Woodside Energy, based in Australia, has integrated machine learning models into its operational workflows. These systems help forecast equipment failures, reduce unplanned downtime, and improve production efficiency. AI models analyze sensor data from turbines and pipelines in real time, alerting field operators to potential issues before they cause disruptions.
But with increased automation comes increased responsibility. Melouney emphasizes that governance is foundational. Without well-defined policies for data access, model validation, and explainability, AI can introduce risks that outweigh its benefits. He points to the need for "trusted data pipelines"—curated datasets that are regularly audited and verified for accuracy. In 2026, many companies still struggle with fragmented, siloed data. Overcoming that requires a defense-in-depth approach: standardized data formats, metadata ontologies, and organizational subject matter experts (SMEs) who can act as stewards for information quality.
Equally important is designing AI systems to augment, not replace, human decision-making. Melouney argues that the best models are those that present actionable insights—for example, predicting spare part failures with enough lead time for intervention—rather than autonomous actions. This preserves human oversight in safety-critical environments such as oil rigs and gas plants.

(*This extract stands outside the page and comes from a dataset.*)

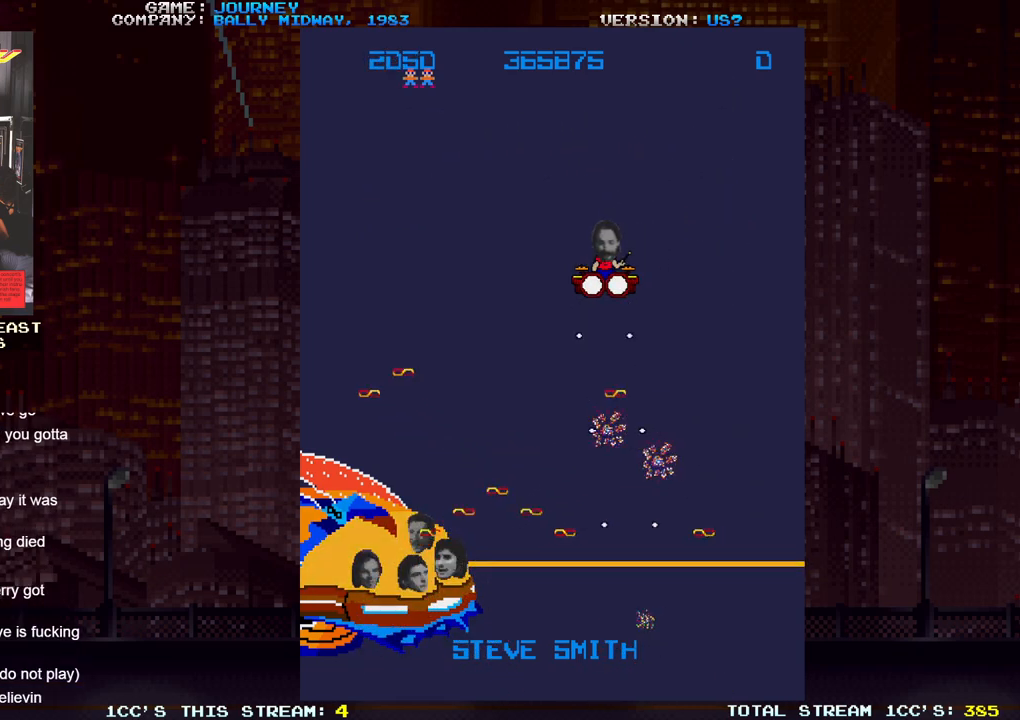
{"buttons": [], "left_stick": "right", "events": [[17, "SQUARE", "up"], [67, "SQUARE", "down"], [100, "SQUARE", "up"], [150, "SQUARE", "down"], [217, "SQUARE", "up"], [250, "SQUARE", "down"], [283, "SQUARE", "up"], [333, "SQUARE", "down"], [367, "left_stick", "right"], [400, "SQUARE", "up"], [450, "SQUARE", "down"], [467, "SQUARE", "up"]]}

Looking ahead, Woodside is exploring generative AI for operational reporting and knowledge management. While promising, such tools require careful deployment guardrails to ensure they produce factual, context-aware outputs. The company’s experience underscores a broader industry shift: as of mid-2026, nearly 60% of energy firms have deployed at least one AI system in production, per industry surveys, up from 35% in 2023. However, the true competitive differentiator is no longer who adopts AI first, but who manages it best.
In Melouney's view, the goal is not to hand over control to algorithms but to create a symbiotic system where humans and machines learn together. "We're teaching AI to run with the turbines," he says, "not instead of them."